Odunpazarı Belediyesi’nn düzenlendiği Yeşil Efendi Konağı Atatürk ile Bir Gün Galerisi’nde ‘Tarih Söyleşileri’ devam ediyor.

 ATATÜRK 23 KEZ ZİYARET ETTİ

Odunpazarı’nı tarihin, bilimin, kültür ve sanatın merkezi yapma iddiasını sürdüren Odunpazarı Belediyesi’nin düzenlediği Yeşil Efendi Konağı Atatürk ile Bir Gün Galerisi’nde ‘Tarih Söyleşileri’ devam ediyor. Cezmi Karasu’nun konuşmacı olarak katıldığı söyleşiye çok sayıda Eskişehirli katıldı. Memleket Sevdalıları Derneği işbirliği ile gerçekleştirilen ‘Tarih Söyleşileri’nde Cezmi Karasu, Eskişehir’in Kurtuluş Savaşı’ndan II. Dünya Savaşı’na kadar süren durumunu dinleyenlere anlattı. Yeşil Efendi Konağı’nda gerçekleşen söyleşi de Karasu, Eskişehir’in bir Cumhuriyet kenti olduğunu vurguladı. Atatürk’ün İstanbul’dan sonra en çok Eskişehir’i ziyaret ettiğini belirten Karasu, Atatürk’ün Eskişehir’i 23 kez ziyaret ettiğini söyledi.

ESKİŞEHİR ÖNEMLİ ROL OYNADI

Türkiye Cumhuriyeti’nin ilk kurulduğunda genel manzarayı anlatan Karasu, Cumhuriyet’in durumu belirlemek için İzmir İktisat kongresini topladığını söyledi.

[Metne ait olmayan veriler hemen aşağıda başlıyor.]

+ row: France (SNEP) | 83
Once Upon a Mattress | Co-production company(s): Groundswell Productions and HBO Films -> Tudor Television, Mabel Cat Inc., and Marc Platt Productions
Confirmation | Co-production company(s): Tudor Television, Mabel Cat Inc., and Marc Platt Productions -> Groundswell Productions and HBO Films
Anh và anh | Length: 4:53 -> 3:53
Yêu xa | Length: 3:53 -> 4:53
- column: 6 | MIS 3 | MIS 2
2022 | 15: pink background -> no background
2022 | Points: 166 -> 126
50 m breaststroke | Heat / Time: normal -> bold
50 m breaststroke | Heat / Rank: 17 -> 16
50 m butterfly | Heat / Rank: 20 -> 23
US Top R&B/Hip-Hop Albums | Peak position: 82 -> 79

Bu sayede ülkedeki sanayi envanterinin çıkarıldığını ifade eden Karasu, bu tesisler arasında en önemli sanayi tesislerinin arasında bugün de faaliyetlerini Tülomsaş adıyla sürdüren Cer Atölyesi’nin olduğunu belirtti. Bu sebepten dolayı Eskişehir’in genç Cumhuriyet’te çok önemli bir rol oynadığını belirtti.

GÖÇLER ESKİŞEHİR’İ ŞEKİLLENDİRDİ

1920’lerde nüfus ihtiyacının olduğunu söyleyen Karasu, bu sebepten Türkiye Cumhuriyeti’nin bir zamanlar Osmanlı toprağı olan ama o tarihlerde başka ülkelerin sınırları içerisinde yer alan Türk topluluklarına kapısını açarak davet ettiğini ifade etti. Bu şekilde Türk çağdaşlaşmasının altında dışarıdan gelen Türk topluluklarının büyük katkısı olduğunu söyledi.

CER ATÖLYESİ İLKLERE İMZA ATTI

Eskişehir’in bu noktada ağır sanayisi sayılabilecek Cer Atölyesi’ne sahip olduğunu söyleyen Karasu Eskişehir’in bu Cer Atölyesi sayesinde ilginç ilklere imza attığını ifade ederek “Türkiye’nin ilk şehir haritasının yine Eskişehir’de çıkarıldı. Bu noktada çok önemlidir. Çünkü dışarıdan gelen göçlerin nereye yerleştirileceği konusu öne çıktı ve bu yönde çalışmalar yapıldı. Ayrıca ülkenin demiryollarının en çok ihtiyaç duyduğu bu zor günleri misyonuna yaraşır biçimde atlatabilmek için Cer Atölyesinde bir seferberlik başlatıldı. Önce askere alınan işçilerin yerine altı aylık kurslarla yeni işçiler eğitildi.

Cer Atölyesi’nin bünyesinde yetişmiş insan gücü eğitimini sürekli kılabilmek için gündüzlü ve yatılı Çırak Sanat Okulları açıldı. Atölyede kalan bir avuç uzman işçi bir yandan demiryollarına ve orduya eksiksiz bir destek sağlarken, bir yandan yeni işçi ve çıraklara öğretmenlik yaptı, diğer yandan da henüz hiçbir sanayinin olmadığı ülkemizde seferberliğin zor koşullarının doğurduğu güçlükleri aşabilmek için yeni projeler peşinde koşuldu. Bu insanüstü özverinin sonucunda daha önce yapılmayan birçok makine parçalarının, hatta takımların imalatı gerçekleştirildi. Yine bu dönemde, Cer Atölyesi bünyesinde kurulan Kaynak Evi aynı zamanda Türkiye’de dünya standartlarında kaynakçı yetiştiren bir merkez oldu “ dedi.